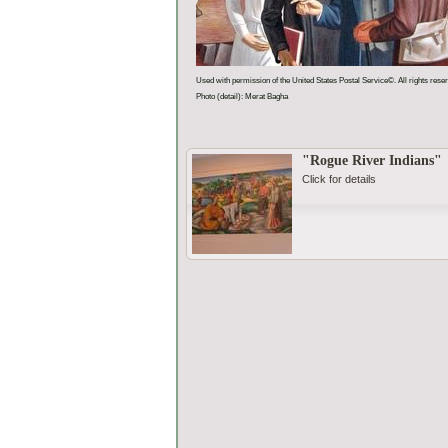
Used with permission of the United States Postal Service©. All rights rese
Photo (detail): Merat Bagha
"Rogue River Indians"
Click for details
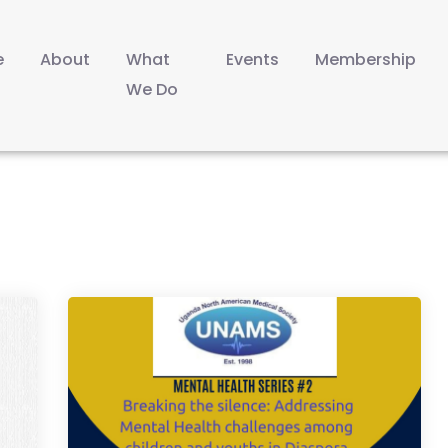
e
About
What
Events
Membership
We Do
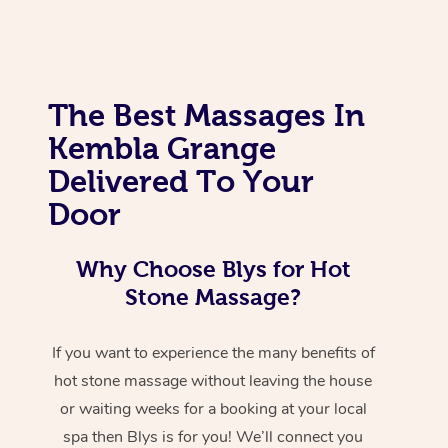
The Best Massages In
Kembla Grange
Delivered To Your
Door
Why Choose Blys for Hot
Stone Massage?
If you want to experience the many benefits of
hot stone massage without leaving the house
or waiting weeks for a booking at your local
spa then Blys is for you! We’ll connect you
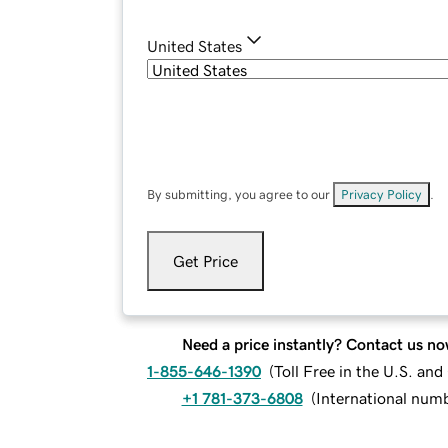
United States
By submitting, you agree to our
Privacy Policy
.
Get Price
Need a price instantly? Contact us no
1-855-646-1390
(
Toll Free in the U.S. an
+1 781-373-6808
(
International num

..............................

* TASK STATEMENT *
Every line above that holds the word "States" is to be found and copied.

* OUTPUT FOR THIS TASK *
Used with permission of the United States Postal Service©. All rights rese
United States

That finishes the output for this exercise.